Лайза стояла у окна зала суда, её глаза были устремлены наружу, но она не видела красоты снега или огней. Её отражение в стекле показывало измученное лицо, на котором были видны следы ночных кошмаров. Маленькое зеркальце в её руке было таким же хрупким, как и она сама. Лайза пыталась поправить выбившиеся пряди своих идеально уложенных светлых волос, но её руки дрожали, не давая ей сосредоточиться.
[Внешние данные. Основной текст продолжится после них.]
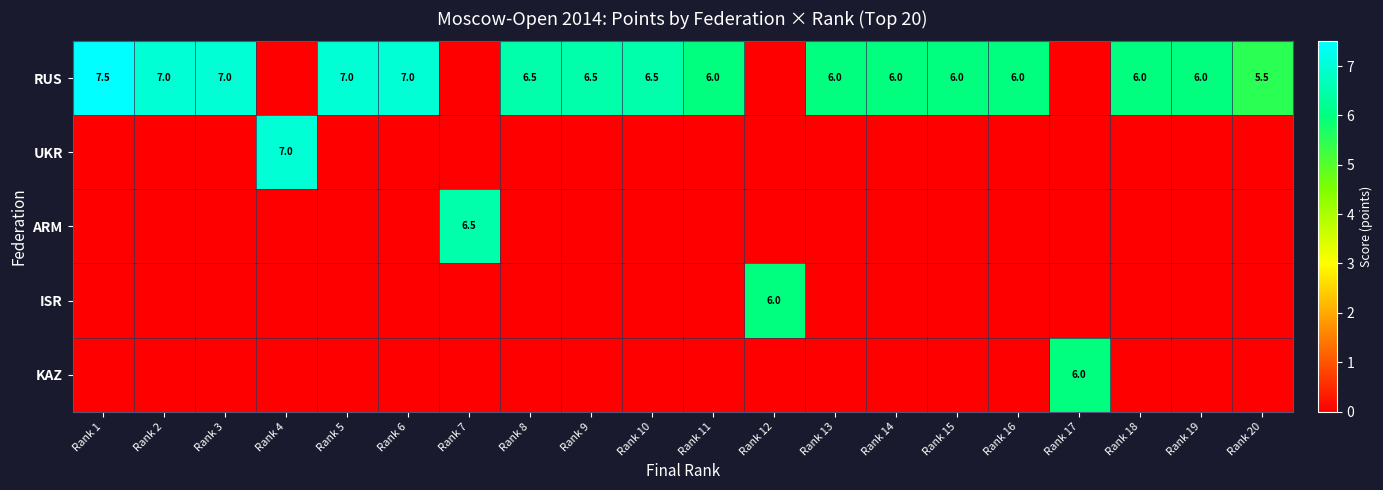

The RUS series shows 3.6 at Rank 10. True or false?

False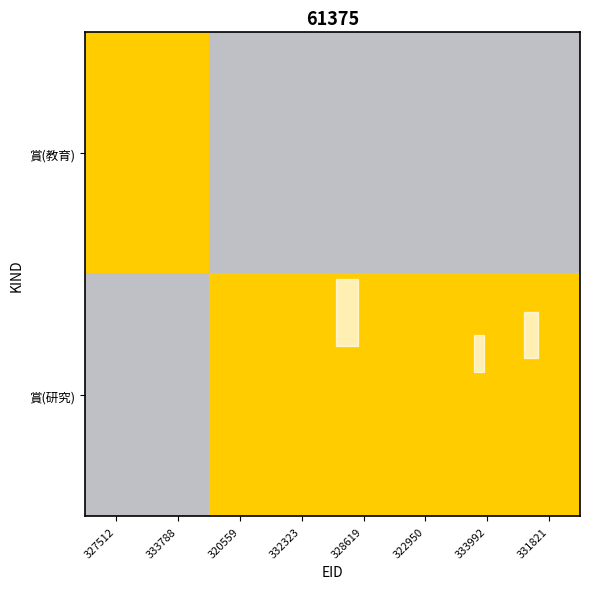

Which series has the widest spread of values?

賞(研究)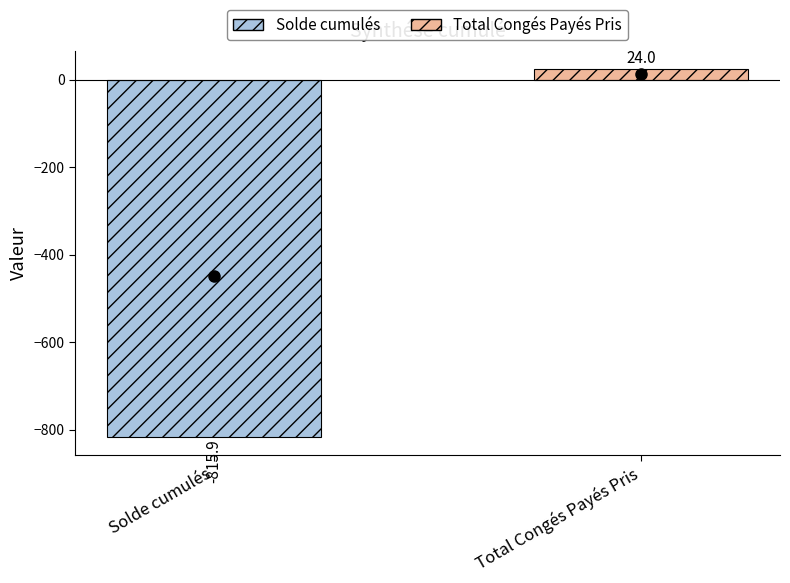

True or false: the data shows -815.9 at Solde cumulés.

True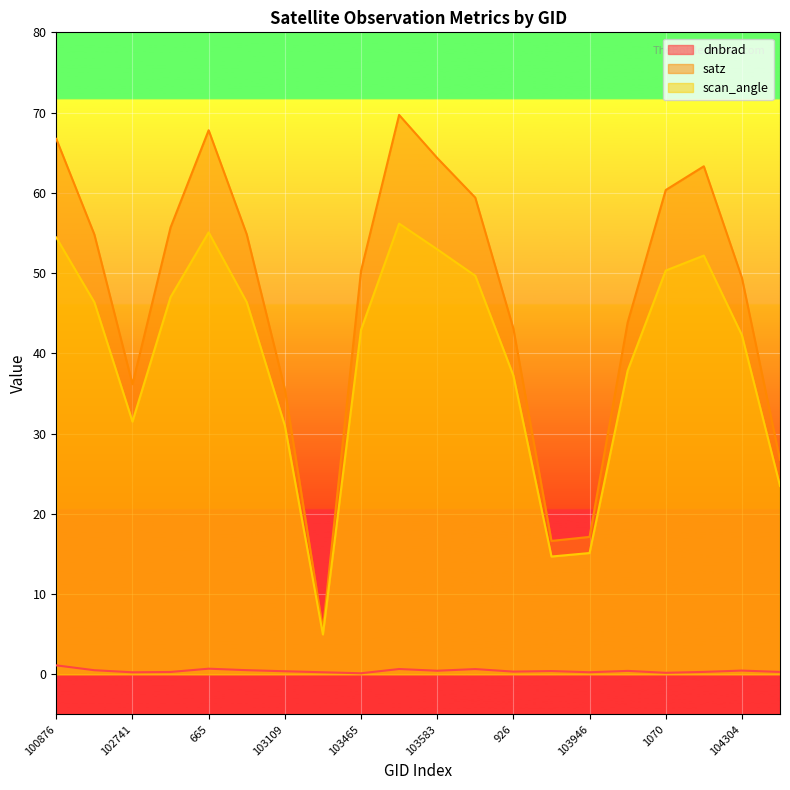

Is the value of scan_angle at 103465 greater than the value of satz at 103465?

No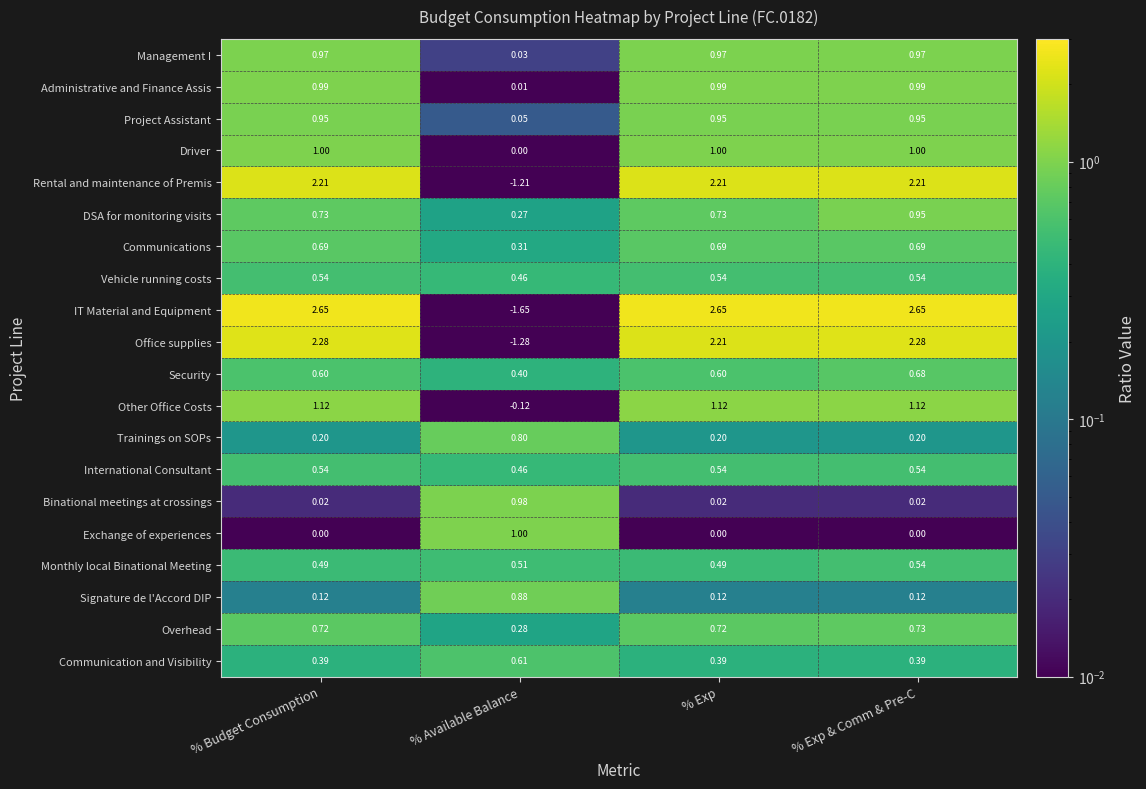

At which category is the sum across all series the highest?

% Exp & Comm & Pre-C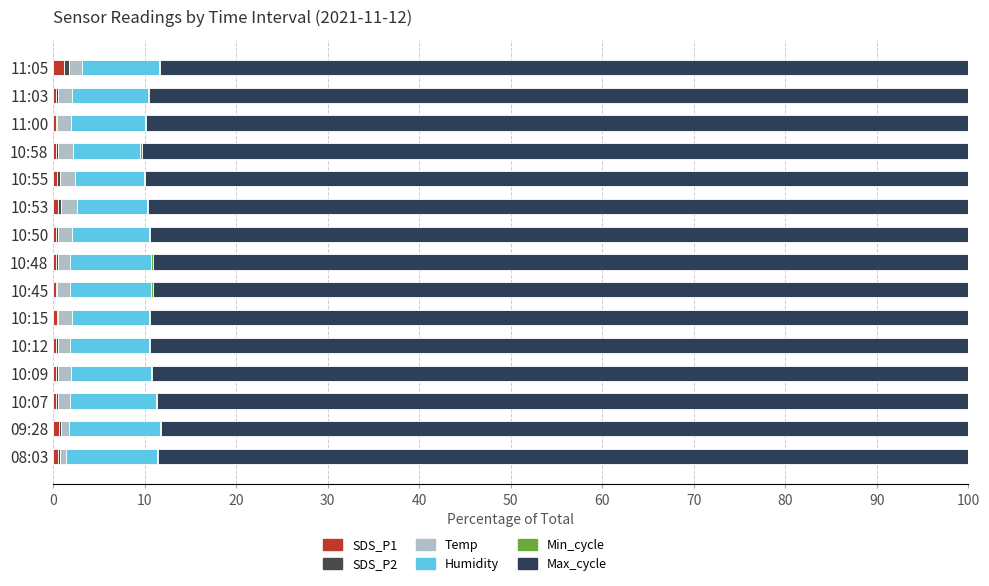

What is the sum of all SDS_P1 values?

6.4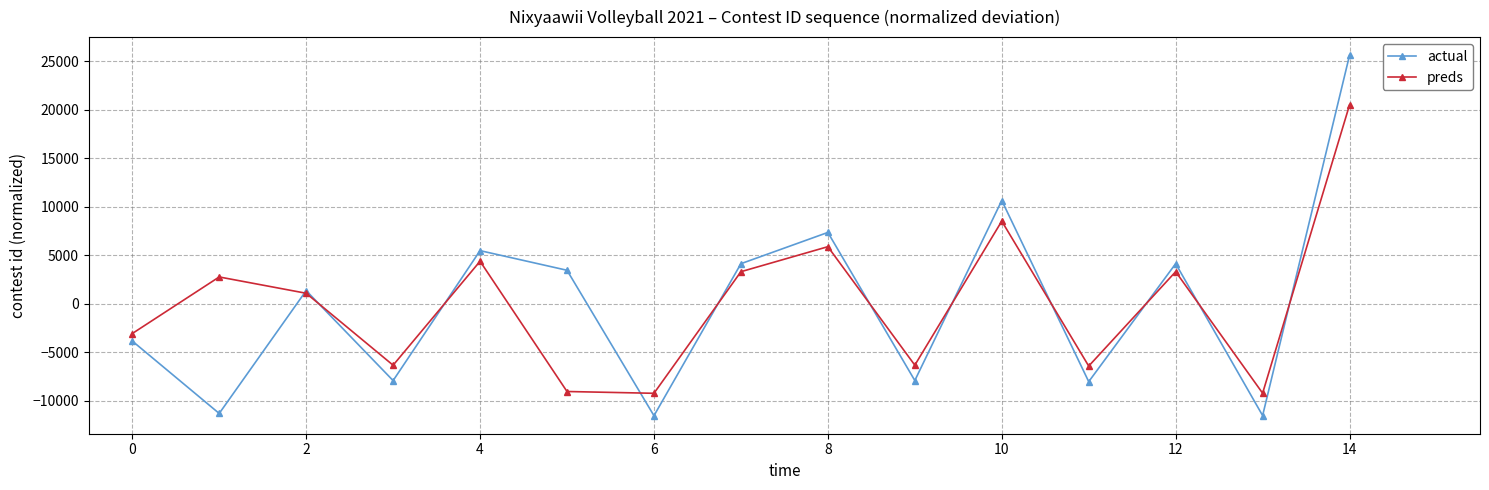

How many data points in actual are less than 1345?

7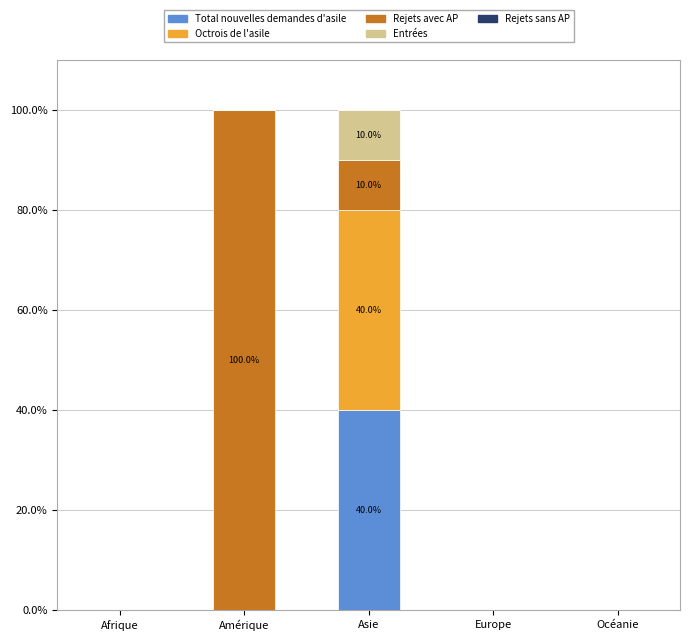

True or false: Total nouvelles demandes d'asile has a value of 0 at Océanie.

True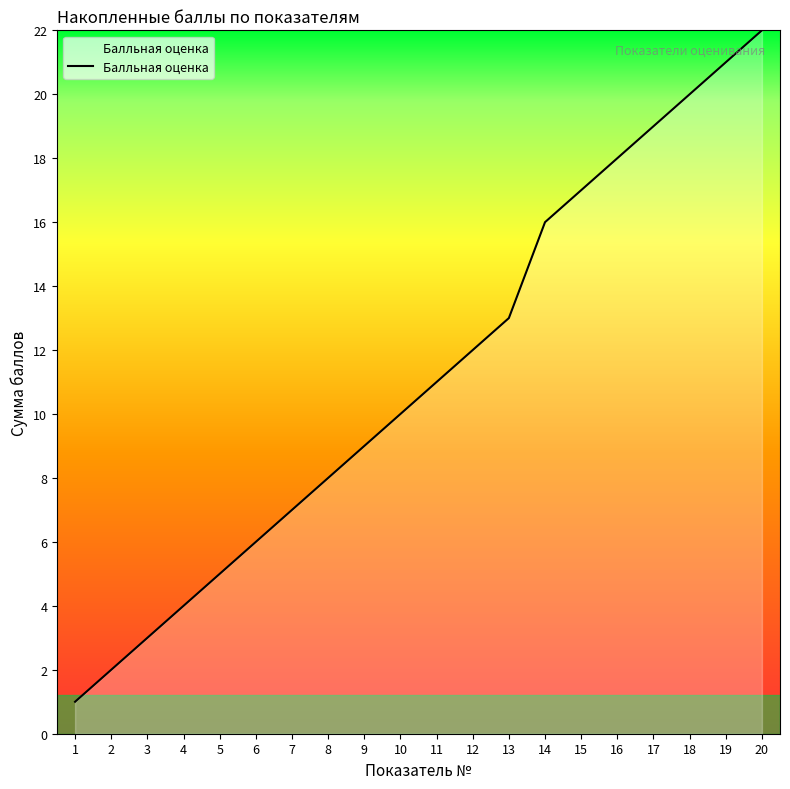

What is the sum of all values?

224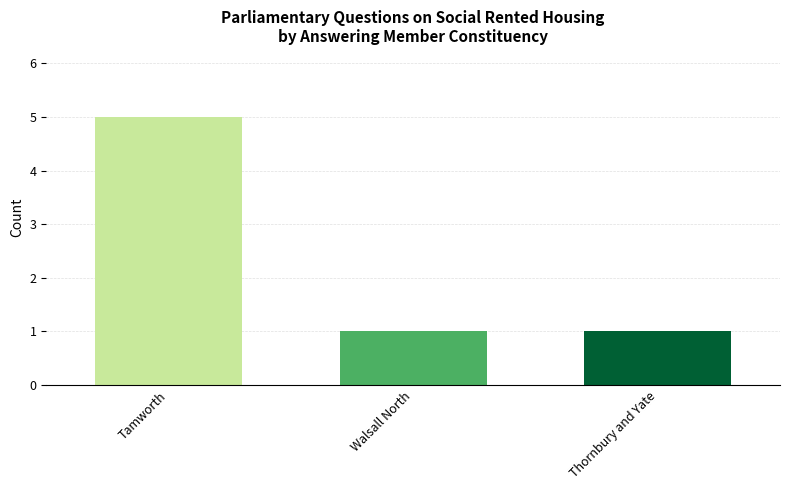

How many categories are shown in the chart?

3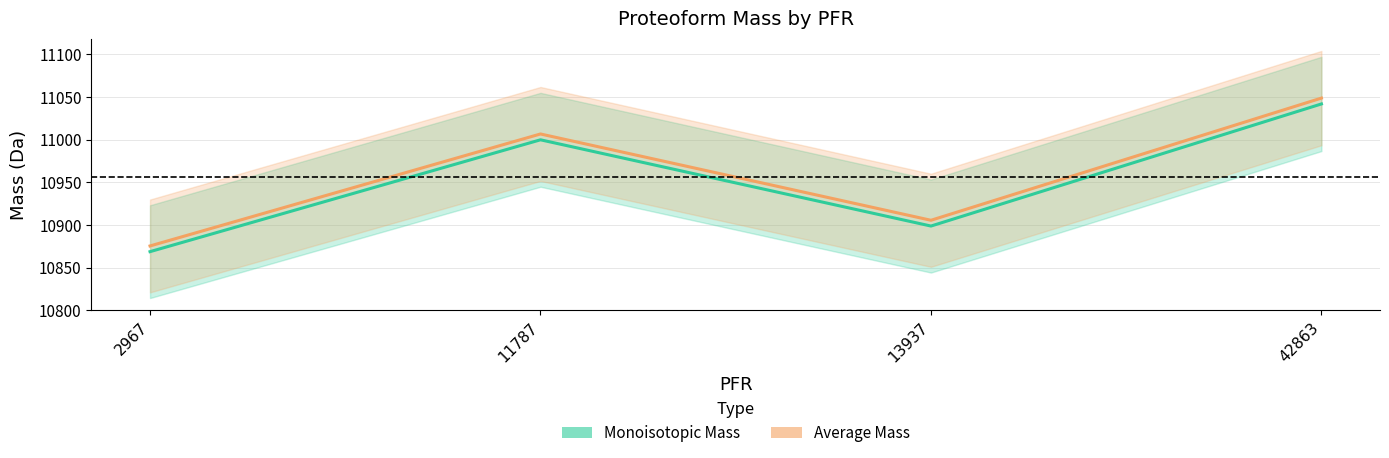

What is the difference between the maximum and minimum values in the Monoisotopic Mass series?

173.1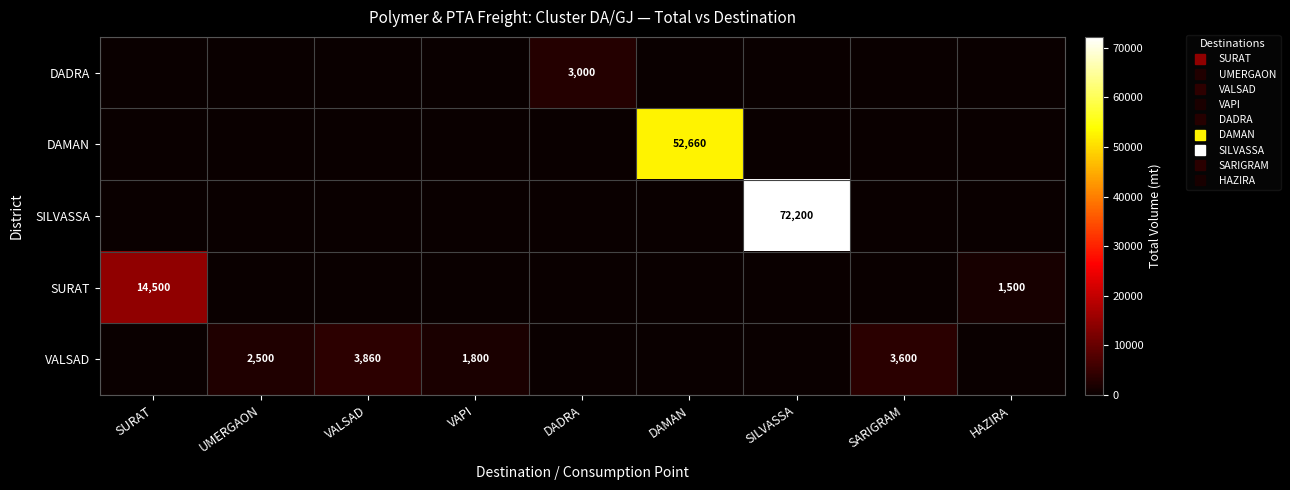

How many distinct data groups are displayed?

5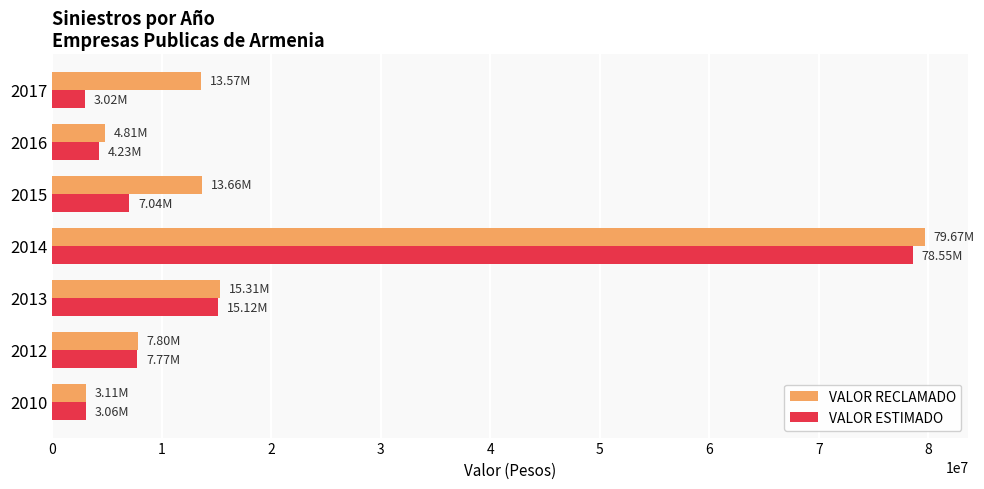

Between 2010 and 2014, which series saw the biggest shift?

VALOR RECLAMADO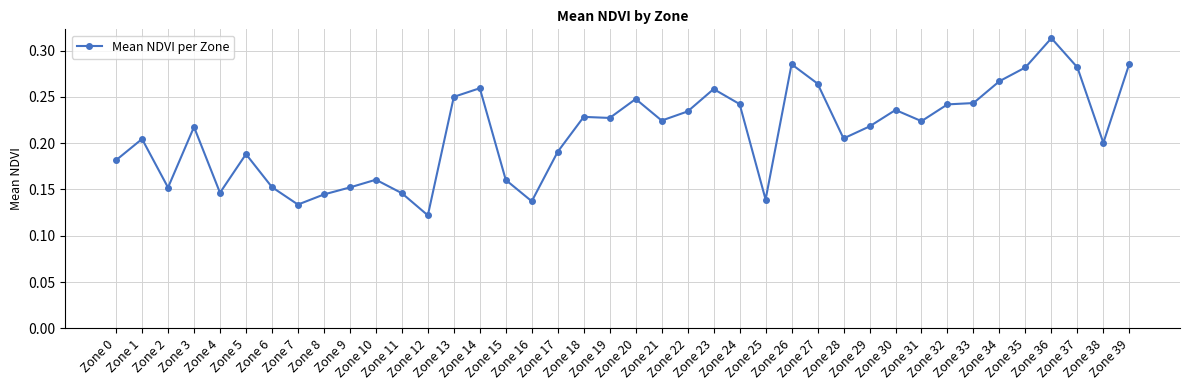

At which category does the data reach its first local valley?

Zone 2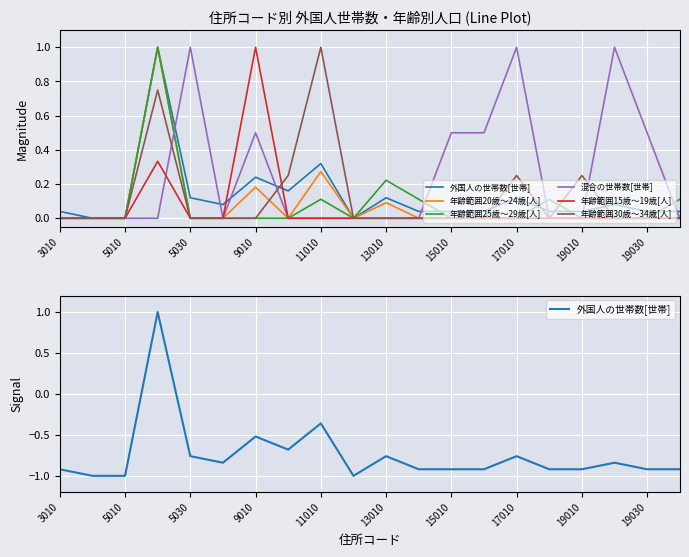

Rank the series by their maximum value, from lowest to highest.

外国人の世帯数[世帯], 年齢範囲20歳～24歳[人], 年齢範囲25歳～29歳[人], 混合の世帯数[世帯], 年齢範囲15歳～19歳[人], 年齢範囲30歳～34歳[人]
– Ужасно выгляжу, – прошептала она себе, отводя взгляд от зеркала. Бледная кожа, тёмные круги под глазами, опухшие веки – её лицо больше не сияло, как раньше. Бессонные ночи и алкогольные запои, которые стали её утешением, оставили свой отпечаток.

На другой стороне зала, на холодной металлической скамье, сидела Оливия Трейсон – безупречная, как и всегда. Её чёрное платье, выполненное из плотного бархата, сидело безукоризненно, подчёркивая её идеальную осанку. Высокие кожаные сапоги из коллекции Gianvito Rossi удлиняли ноги, а тонкие кожаные перчатки дополняли образ властной, неприступной женщины. Блестящие светлые волосы были безупречно уложены, а строгий макияж с идеально очерченными скулами говорил о том, что Оливия не позволяла себе ни одной ошибки – даже в такие моменты.

Лайза сидела чуть поодаль, и, несмотря на явное внешнее сходство, в этот момент они казались полными противоположностями. Её наряд почти зеркалил материнский: такое же чёрное платье, но короче, с глубоким декольте и тонкими бретелями, а вместо сапог – замшевые ботильоны Saint Laurent на безумно высоком каблуке. Её светлые волосы были собраны в пучок, а макияж слегка размазался, выдавая напряжённость последних часов. Оливия выглядела так, будто держала под контролем целый мир, а Лайза – будто её собственный мир только что сгорел дотла.

Лайза медленно подошла к матери, чувствуя, как комок подступает к горлу. Она знала, что её действия разочаровали Оливию, но всё же надеялась на понимание, хотя бы сейчас.

– Ты всё ещё злишься на меня? – Лайза села рядом, её голос был тихим, почти неуверенным.

Оливия, не отрывая взгляда от фресок на стенах зала, вздохнула. Её лицо оставалось непроницаемым, но её раздражение было очевидным.

– Как можно было так глупо поступить, Лайза? – холодно ответила Оливия, её голос звучал как ледяное острие. – Ты под арестом, и вместо того, чтобы вести себя как следует, ты пошла в клуб. Анжела… Она тянет тебя на дно.

Лайза попыталась ответить, но слова застряли в горле. Её сердце сжалось от боли. Она знала, что мать права, но обвинения касались не только Анжелы.

– Не надо винить Анжелу, – наконец произнесла Лайза, но её голос был слишком слаб, чтобы переубедить Оливию.

Мать Лайзы отодвинулась в сторону, выражая своё явное разочарование.

– После того как ты связалась с ней, ты изменилась, – продолжала Оливия с ледяной чёткостью. – Я терпела твои выходки, твои попытки изменить свой образ, но теперь ты нарушила закон. Это уже слишком.

Эти слова резали сильнее, чем Лайза ожидала. Её мать редко была такой суровой, но сейчас она даже не скрывала, насколько сильно её дочери удалось разрушить всё, что они вместе строили. Лайза почувствовала себя ещё более униженной. Её взгляд снова упал на стекло, и в отражении она увидела, как в дверях появилась Вирджиния Флойд.

Джини выглядела растерянной и напуганной, её большие голубые глаза лихорадочно метались по залу, в тщетной попытке зацепиться за хоть что-то, что могло бы дать ей чувство безопасности. Она нервно сжимала в руках сумку Chanel 2.55 из чёрной матовой кожи с массивной золотой цепочкой, пальцы напряжённо теребили гладкую поверхность.